Brief History of Diamonds

Brief History of Diamonds

Indeed, diamond is the most valuable of all things in the world as the Roman naturalist Pliny stated in the first century.

Diamonds has continuously amazed us – how it came to be diamonds that we know now, these precious stones are created by nature, formed through extreme heat and pressure underneath the surface of the earth. Through volcanic eruptions, specifically the kimberlite eruption, diamonds were forced up to reach the earth’s surface.

The last kimberlite eruption happened more than 100 million years ago, leaving its plumbing known as kimberlite pipes as evidence of eruption. Finding these pipes hidden by time and erosion is a challenge. Man excavated these gems from its hiding place through, cut and polished to what we now know as diamonds in its present form.

India, fourth century BC. Historians estimated that diamond trading started in India as far back as the fourth century BC. Diamonds were collected from rivers and streams that produced limited quantities and traded to only the wealthiest of India. But through time, diamonds from India paved its way to Western Europe. By the 1400, diamonds has become a fashionable accessory for the elites of Europe.
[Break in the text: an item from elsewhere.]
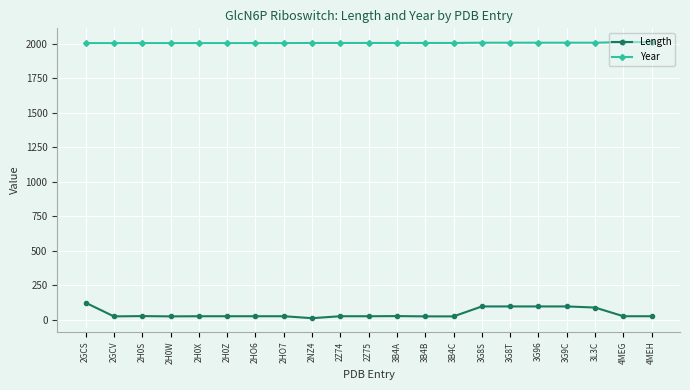

List the series in order of their peak value, highest first.

Year, Length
Brazil, early 1700s. Brazil emerged as an important source of diamonds just when India’s diamond supplies began to decline. Historians noted that diamonds were discovered in the pans of gold miners as they sifted through the gravels of local rivers. For over 15 decades, Brazil took control of the diamond market.

South Africa, 1800s. Explorers unearthed the first great South African diamond deposits. The modern diamond market begun on the African continent, with the 1866 discovery of diamonds in Kimberley, South Africa.

With the start of the twentieth century, knowledge about diamonds has grown through the help of modern science. Chemists, physicists, geologists, mineralogists, and oceanographers come together, each contributing their new discovery and learned knowledge. In recent decades, scientists discovered how diamonds were transported to the earth’s surface. This knowledge made it easier to predict new locations of diamond resources.